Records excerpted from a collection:
——
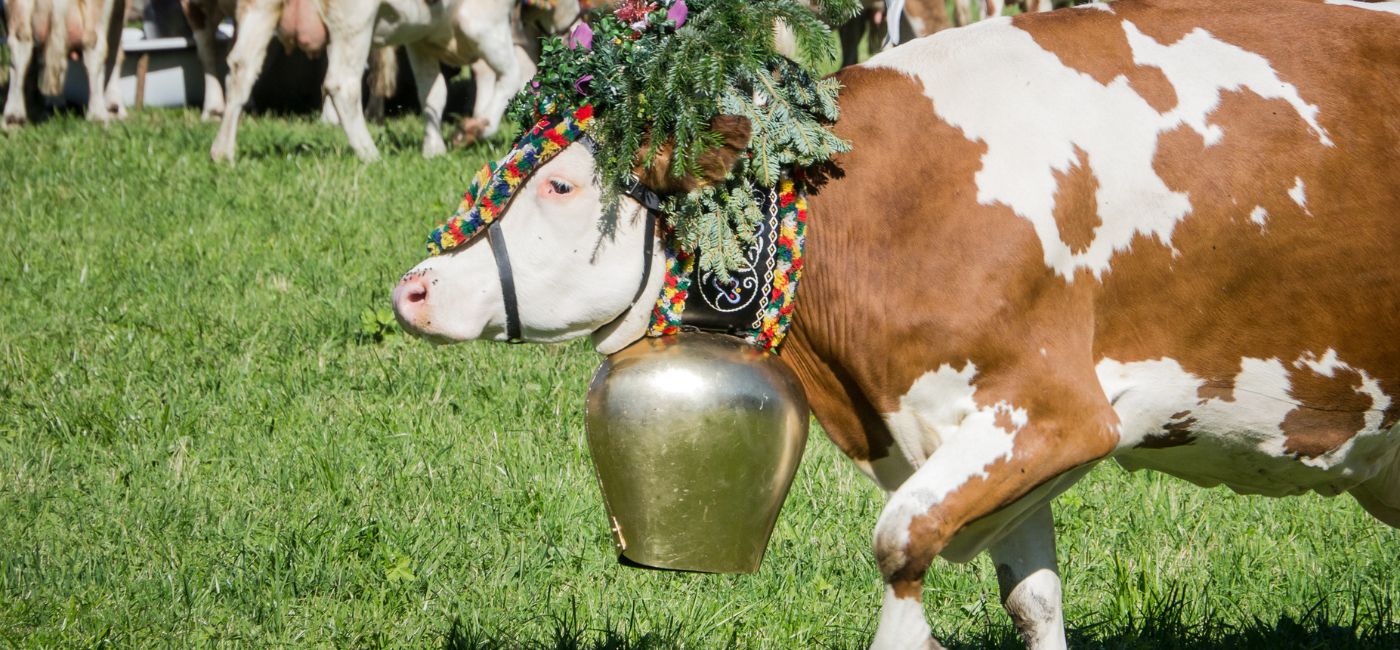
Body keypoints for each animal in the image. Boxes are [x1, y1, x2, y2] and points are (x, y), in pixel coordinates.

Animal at [389, 2, 1400, 647]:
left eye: (562, 185)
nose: (415, 288)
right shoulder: (980, 432)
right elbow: (1034, 600)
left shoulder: (1059, 410)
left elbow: (901, 541)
——
Activity:
Could you retype every record exactly, leaving the pictures out?

Problem solution:
Body keypoints for each animal in the image. Boxes are [x1, y1, x2, y2] and points are (x, y), in pixel coordinates.

Animal at [389, 2, 1400, 647]:
left eye: (562, 185)
nose: (415, 288)
right shoulder: (980, 432)
right elbow: (1034, 600)
left shoulder: (1059, 410)
left elbow: (901, 541)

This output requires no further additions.